---------- Brano citato ----------

Il nodo cruciale non sono solo i pazienti Covid, ma i ricoverati per altre patologie che, al momento del ricovero, si riscontrano positivi. “L’impatto dei positivi asintomatici sui reparti è comunque devastante”, dice il presidente Fadoi, Dario Manfellotto. I ricoverati ‘con’ e non ‘per’ Covid, sono circa un 20% dei positivi, circa 4 mila dei quasi 20 mila ricoverati Covid. E anche se molti ricoveri sono per altre patologie”, continua il presidente Fadoi, “questo “non allenta la pressione sugli ospedali”.

In base ai dati raccolti dalla Federazioni internisti ospedalieri, nella maggior parte delle strutture, oltre il 60% dei ricoverati ‘per’ Covid, non è vaccinato. Il 43% ha un’età compresa tra i 41 e i 60 anni, nel 36% dei reparti ci sono pazienti di età compresa tra i 61 e gli 80 anni. Il quadro clinico si presenta di media gravità nel 79% dei casi e ‘severo’ nel 7%. Dati che -afferma la Federazione- dimostrano che la variante Omicron, pur avendo una virulenza minore rispetto alle precedenti, ha una pericolosità tutt’altro che trascurabile.

---------- Voci fornite ----------

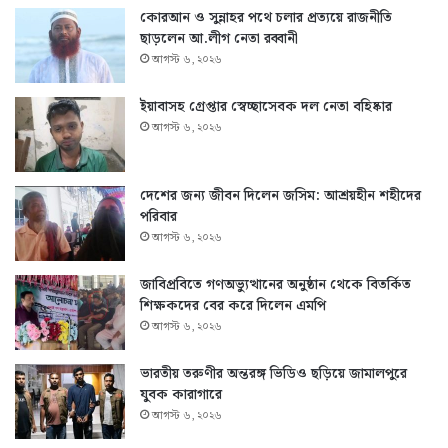
কোরআন ও সুন্নাহর পথে চলার প্রত্যয়ে রাজনীতি
ছাড়লেন আ.লীগ নেতা রব্বানী
আগস্ট ৬, ২০২৬
ইয়াবাসহ গ্রেপ্তার স্বেচ্ছাসেবক দল নেতা বহিষ্কার
আগস্ট ৬, ২০২৬
দেশের জন্য জীবন দিলেন জসিম: আশ্রয়হীন শহীদের
পরিবার
আগস্ট ৬, ২০২৬
জাবিপ্রবিতে গণঅভ্যুত্থানের অনুষ্ঠান থেকে বিতর্কিত
শিক্ষকদের বের করে দিলেন এমপি
আগস্ট ৬, ২০২৬
ভারতীয় তরুণীর অন্তরঙ্গ ভিডিও ছড়িয়ে জামালপুরে
যুবক কারাগারে
আগস্ট ৬, ২০২৬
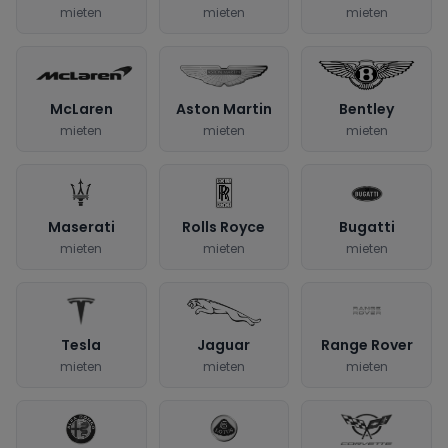
mieten
mieten
mieten
McLaren
Aston Martin
Bentley
mieten
mieten
mieten
Maserati
Rolls Royce
Bugatti
mieten
mieten
mieten
Tesla
Jaguar
Range Rover
mieten
mieten
mieten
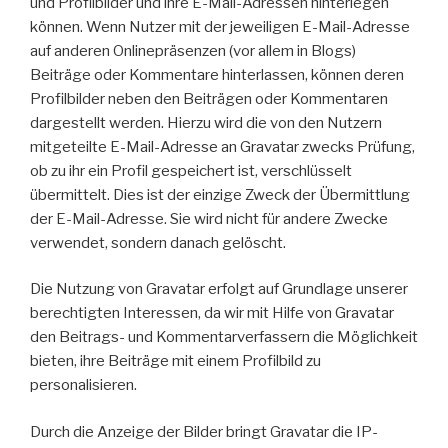
und Profilbilder und ihre E-Mail-Adressen hinterlegen
können. Wenn Nutzer mit der jeweiligen E-Mail-Adresse
auf anderen Onlinepräsenzen (vor allem in Blogs)
Beiträge oder Kommentare hinterlassen, können deren
Profilbilder neben den Beiträgen oder Kommentaren
dargestellt werden. Hierzu wird die von den Nutzern
mitgeteilte E-Mail-Adresse an Gravatar zwecks Prüfung,
ob zu ihr ein Profil gespeichert ist, verschlüsselt
übermittelt. Dies ist der einzige Zweck der Übermittlung
der E-Mail-Adresse. Sie wird nicht für andere Zwecke
verwendet, sondern danach gelöscht.
Die Nutzung von Gravatar erfolgt auf Grundlage unserer
berechtigten Interessen, da wir mit Hilfe von Gravatar
den Beitrags- und Kommentarverfassern die Möglichkeit
bieten, ihre Beiträge mit einem Profilbild zu
personalisieren.
Durch die Anzeige der Bilder bringt Gravatar die IP-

----------

### Verifica la comprensione
(a) Indica se ciascuna affermazione concorda con il brano sui ricoveri Covid, rispondendo sì o no e citando alla lettera le parole decisive: (i) i ricoverati "con" Covid sono circa il 20% dei positivi; (ii) il quadro clinico è severo nella maggior parte dei casi; (iii) secondo la Federazione, la variante Omicron ha una virulenza maggiore delle precedenti.
(b) Riporta dal brano sui ricoveri Covid tutto ciò che va da "In base ai dati" giù fino a "tutt’altro che trascurabile.".

### Esercizi svolti
(a)
(i) Sì: "I ricoverati ‘con’ e non ‘per’ Covid, sono circa un 20% dei positivi"
(ii) No: "‘severo’ nel 7%"
(iii) No: "pur avendo una virulenza minore rispetto alle precedenti"

(b)
In base ai dati raccolti dalla Federazioni internisti ospedalieri, nella maggior parte delle strutture, oltre il 60% dei ricoverati ‘per’ Covid, non è vaccinato. Il 43% ha un’età compresa tra i 41 e i 60 anni, nel 36% dei reparti ci sono pazienti di età compresa tra i 61 e gli 80 anni. Il quadro clinico si presenta di media gravità nel 79% dei casi e ‘severo’ nel 7%. Dati che -afferma la Federazione- dimostrano che la variante Omicron, pur avendo una virulenza minore rispetto alle precedenti, ha una pericolosità tutt’altro che trascurabile.